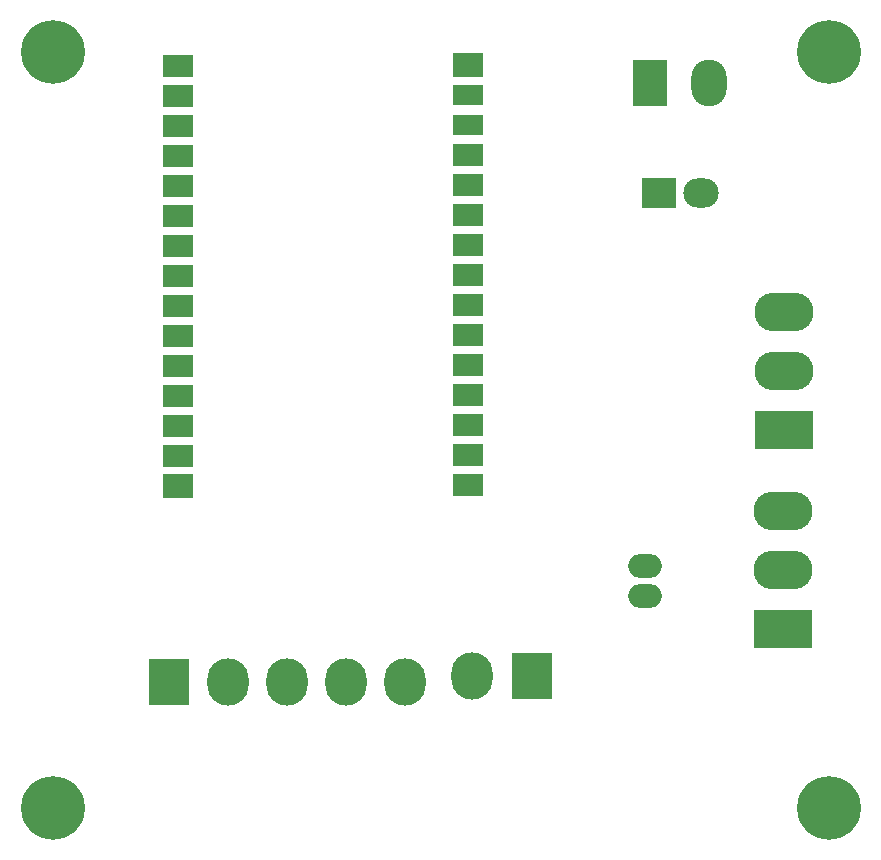
<source format=gbr>
%TF.GenerationSoftware,KiCad,Pcbnew,7.0.3*%
%TF.CreationDate,2023-06-20T17:59:41-05:00*%
%TF.ProjectId,water_tank_module,77617465-725f-4746-916e-6b5f6d6f6475,rev?*%
%TF.SameCoordinates,Original*%
%TF.FileFunction,Soldermask,Bot*%
%TF.FilePolarity,Negative*%
%FSLAX46Y46*%
G04 Gerber Fmt 4.6, Leading zero omitted, Abs format (unit mm)*
G04 Created by KiCad (PCBNEW 7.0.3) date 2023-06-20 17:59:41*
%MOMM*%
%LPD*%
G01*
G04 APERTURE LIST*
%ADD10R,5.000000X3.300000*%
%ADD11O,5.000000X3.300000*%
%ADD12R,3.500000X4.000000*%
%ADD13O,3.500000X4.000000*%
%ADD14C,5.400000*%
%ADD15R,3.000000X2.500000*%
%ADD16O,3.000000X2.500000*%
%ADD17R,2.540000X2.100000*%
%ADD18R,2.540000X1.740000*%
%ADD19R,2.540000X1.950000*%
%ADD20R,3.000000X3.960000*%
%ADD21O,3.000000X3.960000*%
%ADD22O,2.850000X2.025000*%
%ADD23R,2.540000X2.000000*%
G04 APERTURE END LIST*
D10*
%TO.C,J4*%
X181670000Y-103000000D03*
D11*
X181670000Y-98000000D03*
X181670000Y-93000000D03*
%TD*%
D10*
%TO.C,J2*%
X181527500Y-119857500D03*
D11*
X181527500Y-114857500D03*
X181527500Y-109857500D03*
%TD*%
D12*
%TO.C,J3*%
X129562500Y-124357500D03*
D13*
X134562500Y-124357500D03*
X139562500Y-124357500D03*
X144562500Y-124357500D03*
X149562500Y-124357500D03*
%TD*%
D14*
%TO.C,H2*%
X185420000Y-135000000D03*
%TD*%
D15*
%TO.C,C1*%
X171070887Y-82999113D03*
D16*
X174620887Y-82999113D03*
%TD*%
D14*
%TO.C,H3*%
X119750000Y-71000000D03*
%TD*%
D17*
%TO.C,J_esp0*%
X154875000Y-72105000D03*
D18*
X154875000Y-74645000D03*
X154875000Y-77185000D03*
D19*
X154875000Y-79725000D03*
X154875000Y-82265000D03*
X154875000Y-84805000D03*
X154875000Y-87345000D03*
X154875000Y-89885000D03*
X154875000Y-92425000D03*
X154875000Y-94965000D03*
X154875000Y-97505000D03*
X154875000Y-100045000D03*
X154875000Y-102585000D03*
X154875000Y-105125000D03*
X154875000Y-107665000D03*
%TD*%
D20*
%TO.C,5V1*%
X170298200Y-73688063D03*
D21*
X175298200Y-73688063D03*
%TD*%
D14*
%TO.C,H4*%
X185420000Y-71000000D03*
%TD*%
%TO.C,H1*%
X119750000Y-135000000D03*
%TD*%
D12*
%TO.C,J1*%
X160277500Y-123892500D03*
D13*
X155277500Y-123892500D03*
%TD*%
D22*
%TO.C,R11*%
X169870000Y-114554750D03*
X169870000Y-117094750D03*
%TD*%
D23*
%TO.C,J_esp1*%
X130334500Y-107744000D03*
D19*
X130334500Y-105204000D03*
X130334500Y-102664000D03*
X130334500Y-100124000D03*
X130334500Y-97584000D03*
X130334500Y-95044000D03*
X130334500Y-92504000D03*
X130334500Y-89964000D03*
X130334500Y-87424000D03*
X130334500Y-84884000D03*
X130334500Y-82344000D03*
X130334500Y-79804000D03*
X130334500Y-77264000D03*
X130334500Y-74724000D03*
X130334500Y-72184000D03*
%TD*%
M02*

</source>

******

**Exercise requirements**
Filter the listing above for lines with the word "format", and copy each one you find.

**The completed task**
<source format=gbr>
G04 Gerber Fmt 4.6, Leading zero omitted, Abs format (unit mm)*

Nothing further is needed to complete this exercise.